A few Authorized Purchasers of the bullion coins still have them available with notices on their websites that they will soon be taking orders or contacting those already on a waiting list.
And those appearing on the secondary market are showing a drop in prices.
“They don’t do a lot for me,” said Marc Watts, president of Gaithersburg Coin Exchange. He keeps one or two bullion sets on hand for customers.
“The market now is about $1,500 a set,” Watts said, “but you can still buy them from Authorized purchasers for $900 and change, which is probably the price they should be at.
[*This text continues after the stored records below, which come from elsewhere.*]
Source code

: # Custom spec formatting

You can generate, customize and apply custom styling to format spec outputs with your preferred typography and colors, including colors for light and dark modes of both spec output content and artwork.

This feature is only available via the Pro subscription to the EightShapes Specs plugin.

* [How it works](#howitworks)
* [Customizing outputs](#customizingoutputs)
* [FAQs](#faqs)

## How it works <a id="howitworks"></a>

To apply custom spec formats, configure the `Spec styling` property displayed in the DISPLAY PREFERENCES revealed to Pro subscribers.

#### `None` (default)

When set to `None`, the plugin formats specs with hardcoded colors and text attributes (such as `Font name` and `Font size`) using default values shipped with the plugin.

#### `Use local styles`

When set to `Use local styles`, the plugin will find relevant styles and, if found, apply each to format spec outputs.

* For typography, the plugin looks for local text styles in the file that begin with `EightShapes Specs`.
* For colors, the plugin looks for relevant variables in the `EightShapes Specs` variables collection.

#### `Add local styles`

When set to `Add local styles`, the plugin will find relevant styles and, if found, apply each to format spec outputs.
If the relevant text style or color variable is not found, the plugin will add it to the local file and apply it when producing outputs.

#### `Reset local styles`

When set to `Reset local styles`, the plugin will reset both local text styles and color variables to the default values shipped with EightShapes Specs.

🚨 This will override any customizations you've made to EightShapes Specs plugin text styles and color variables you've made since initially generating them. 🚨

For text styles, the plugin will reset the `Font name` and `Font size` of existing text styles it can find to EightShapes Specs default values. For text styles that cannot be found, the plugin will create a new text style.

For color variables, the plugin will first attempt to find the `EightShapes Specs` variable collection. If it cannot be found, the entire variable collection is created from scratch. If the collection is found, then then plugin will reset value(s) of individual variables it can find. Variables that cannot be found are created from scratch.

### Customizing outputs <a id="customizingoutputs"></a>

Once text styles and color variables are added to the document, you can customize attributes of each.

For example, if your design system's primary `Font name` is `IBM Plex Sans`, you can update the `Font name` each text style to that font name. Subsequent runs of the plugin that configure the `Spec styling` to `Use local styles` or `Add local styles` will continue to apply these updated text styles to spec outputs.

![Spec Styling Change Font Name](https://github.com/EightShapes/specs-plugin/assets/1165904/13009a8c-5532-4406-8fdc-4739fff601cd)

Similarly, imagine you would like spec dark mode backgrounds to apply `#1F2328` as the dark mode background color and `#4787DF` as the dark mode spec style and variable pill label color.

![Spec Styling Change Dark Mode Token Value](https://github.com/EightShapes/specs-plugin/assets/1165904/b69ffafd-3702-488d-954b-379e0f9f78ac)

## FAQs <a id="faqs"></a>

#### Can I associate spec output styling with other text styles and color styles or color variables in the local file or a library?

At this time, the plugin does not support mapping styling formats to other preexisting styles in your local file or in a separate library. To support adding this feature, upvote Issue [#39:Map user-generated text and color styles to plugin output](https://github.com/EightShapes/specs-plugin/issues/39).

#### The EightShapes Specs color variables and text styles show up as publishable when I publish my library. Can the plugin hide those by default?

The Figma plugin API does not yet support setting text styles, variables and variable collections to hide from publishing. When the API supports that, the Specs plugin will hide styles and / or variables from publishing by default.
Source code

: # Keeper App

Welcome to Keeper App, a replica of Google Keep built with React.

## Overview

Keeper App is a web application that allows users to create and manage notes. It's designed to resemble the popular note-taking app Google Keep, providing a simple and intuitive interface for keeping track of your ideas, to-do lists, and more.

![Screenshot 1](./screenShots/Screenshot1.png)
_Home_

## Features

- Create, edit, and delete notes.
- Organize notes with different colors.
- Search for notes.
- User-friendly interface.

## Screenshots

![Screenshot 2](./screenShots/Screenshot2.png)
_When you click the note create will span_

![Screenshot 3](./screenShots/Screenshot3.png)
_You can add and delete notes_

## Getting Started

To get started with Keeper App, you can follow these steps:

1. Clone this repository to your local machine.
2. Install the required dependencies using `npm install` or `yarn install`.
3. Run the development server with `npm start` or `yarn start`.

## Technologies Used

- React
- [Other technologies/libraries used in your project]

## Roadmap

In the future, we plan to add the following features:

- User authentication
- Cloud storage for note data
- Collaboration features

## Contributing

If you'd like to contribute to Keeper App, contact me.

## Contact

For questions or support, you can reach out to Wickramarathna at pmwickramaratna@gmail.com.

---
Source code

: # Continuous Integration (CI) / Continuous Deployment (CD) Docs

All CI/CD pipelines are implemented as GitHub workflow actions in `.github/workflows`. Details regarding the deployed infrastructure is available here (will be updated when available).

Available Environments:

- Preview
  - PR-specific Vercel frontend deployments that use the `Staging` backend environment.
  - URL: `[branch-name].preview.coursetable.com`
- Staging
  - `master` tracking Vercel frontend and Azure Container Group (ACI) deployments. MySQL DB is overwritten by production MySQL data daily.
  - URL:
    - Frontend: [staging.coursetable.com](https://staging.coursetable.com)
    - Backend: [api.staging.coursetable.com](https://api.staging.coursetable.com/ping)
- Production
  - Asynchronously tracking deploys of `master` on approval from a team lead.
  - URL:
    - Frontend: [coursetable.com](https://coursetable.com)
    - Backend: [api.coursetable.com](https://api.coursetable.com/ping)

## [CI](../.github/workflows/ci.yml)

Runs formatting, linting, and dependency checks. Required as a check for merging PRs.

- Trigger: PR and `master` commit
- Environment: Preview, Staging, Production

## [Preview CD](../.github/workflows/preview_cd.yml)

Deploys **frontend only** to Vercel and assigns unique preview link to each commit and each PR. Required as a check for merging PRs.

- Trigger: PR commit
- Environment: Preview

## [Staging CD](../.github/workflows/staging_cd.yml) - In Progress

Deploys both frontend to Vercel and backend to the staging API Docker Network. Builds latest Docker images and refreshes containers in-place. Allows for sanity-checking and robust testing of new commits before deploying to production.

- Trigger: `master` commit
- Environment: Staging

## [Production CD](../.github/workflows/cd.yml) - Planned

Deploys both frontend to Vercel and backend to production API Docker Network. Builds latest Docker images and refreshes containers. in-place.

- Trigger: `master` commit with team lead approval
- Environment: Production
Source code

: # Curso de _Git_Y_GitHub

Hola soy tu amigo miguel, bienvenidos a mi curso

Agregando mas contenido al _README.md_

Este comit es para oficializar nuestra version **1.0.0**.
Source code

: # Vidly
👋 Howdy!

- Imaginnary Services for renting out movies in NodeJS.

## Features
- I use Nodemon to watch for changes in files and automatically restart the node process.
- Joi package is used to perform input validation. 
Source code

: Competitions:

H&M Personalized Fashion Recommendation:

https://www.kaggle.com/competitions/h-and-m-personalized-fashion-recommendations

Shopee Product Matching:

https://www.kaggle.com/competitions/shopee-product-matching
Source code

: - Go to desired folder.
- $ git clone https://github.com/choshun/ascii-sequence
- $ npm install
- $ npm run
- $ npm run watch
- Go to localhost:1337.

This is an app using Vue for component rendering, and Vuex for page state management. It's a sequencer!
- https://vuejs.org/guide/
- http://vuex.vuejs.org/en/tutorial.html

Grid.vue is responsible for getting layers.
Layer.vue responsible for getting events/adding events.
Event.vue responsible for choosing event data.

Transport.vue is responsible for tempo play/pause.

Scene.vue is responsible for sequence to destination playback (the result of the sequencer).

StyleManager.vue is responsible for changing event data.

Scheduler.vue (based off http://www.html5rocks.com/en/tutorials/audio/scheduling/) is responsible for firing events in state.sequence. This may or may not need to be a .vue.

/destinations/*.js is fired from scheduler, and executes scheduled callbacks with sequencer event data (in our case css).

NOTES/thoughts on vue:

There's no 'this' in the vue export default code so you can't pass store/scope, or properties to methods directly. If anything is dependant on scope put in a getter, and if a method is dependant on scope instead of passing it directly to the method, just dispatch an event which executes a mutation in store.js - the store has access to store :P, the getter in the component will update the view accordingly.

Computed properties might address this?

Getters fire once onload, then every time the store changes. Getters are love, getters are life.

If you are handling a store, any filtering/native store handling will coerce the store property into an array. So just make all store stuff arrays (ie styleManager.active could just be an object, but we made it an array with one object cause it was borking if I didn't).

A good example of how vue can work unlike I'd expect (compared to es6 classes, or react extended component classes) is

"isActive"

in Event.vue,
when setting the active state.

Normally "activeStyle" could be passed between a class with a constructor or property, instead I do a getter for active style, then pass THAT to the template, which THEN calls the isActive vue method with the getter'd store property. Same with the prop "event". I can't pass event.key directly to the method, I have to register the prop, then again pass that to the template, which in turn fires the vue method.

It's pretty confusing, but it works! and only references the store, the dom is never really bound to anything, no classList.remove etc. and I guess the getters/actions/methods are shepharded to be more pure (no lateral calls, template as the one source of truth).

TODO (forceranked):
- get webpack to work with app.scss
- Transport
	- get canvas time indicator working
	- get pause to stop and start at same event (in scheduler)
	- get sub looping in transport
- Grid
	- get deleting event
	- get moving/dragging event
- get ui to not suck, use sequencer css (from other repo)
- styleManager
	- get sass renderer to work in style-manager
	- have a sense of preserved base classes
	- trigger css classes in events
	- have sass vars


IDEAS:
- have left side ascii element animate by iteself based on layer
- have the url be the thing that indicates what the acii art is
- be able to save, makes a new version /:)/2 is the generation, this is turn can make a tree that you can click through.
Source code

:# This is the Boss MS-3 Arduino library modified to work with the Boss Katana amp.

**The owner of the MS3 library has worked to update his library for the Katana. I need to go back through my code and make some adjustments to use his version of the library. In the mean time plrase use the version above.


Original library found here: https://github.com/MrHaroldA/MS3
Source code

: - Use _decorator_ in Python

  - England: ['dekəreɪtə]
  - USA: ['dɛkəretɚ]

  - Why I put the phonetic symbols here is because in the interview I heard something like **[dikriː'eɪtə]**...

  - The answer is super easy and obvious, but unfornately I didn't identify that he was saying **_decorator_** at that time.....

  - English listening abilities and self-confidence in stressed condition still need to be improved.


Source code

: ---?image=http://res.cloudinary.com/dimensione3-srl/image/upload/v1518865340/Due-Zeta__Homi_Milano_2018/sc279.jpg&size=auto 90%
And that is a sizeable enough price.”
But if you don’t like your chances of getting a set from an Authorized Purchaser, prices on the secondary market like eBay have been receding in recent days.
Mid-January the bullion sets were selling for around $1,800 to $1,900, but a month later they had dropped about $400 in price.
Completed eBay auctions on Feb. 15 saw ungraded sets selling for $1,429 to $1,650. Sets graded MS-69 by NGC sold for $3,650 and $3,550. A month ago those graded sets sold for around $5,000.
“I think if it softens up a little and everybody gets a bit more realistic on price there will be a good two-way market on them,” Watts said. “Now, you have people paying too much and getting stuck with them.”
Allen Rowe of Northern Nevada Coin likes the set.
“They’re beautiful. Like America,” Rowe said. But his company specializes in Carson City dollars. He’s gotten a few requests from customers, but not many.
“We got one or two sets in and had no trouble selling them. We’re not pursuing them,” Rowe said, “but (the Mint) isn’t making it easy for us to get them.
The Mint has distributed 33,000 2010 bullion sets but has not announced when the 27,000 numismatic sets will be sold.
The numismatic coins will have the “P” mintmark with a finish applied through a vapor blasting technique. It’s the same finish used on 3-inch bronze medals.
The process is similar to sand blasting, but with a compressed wet vapor used instead of dry compressed air. The finish is applied after the coin is struck from the same die used for the bullion coin.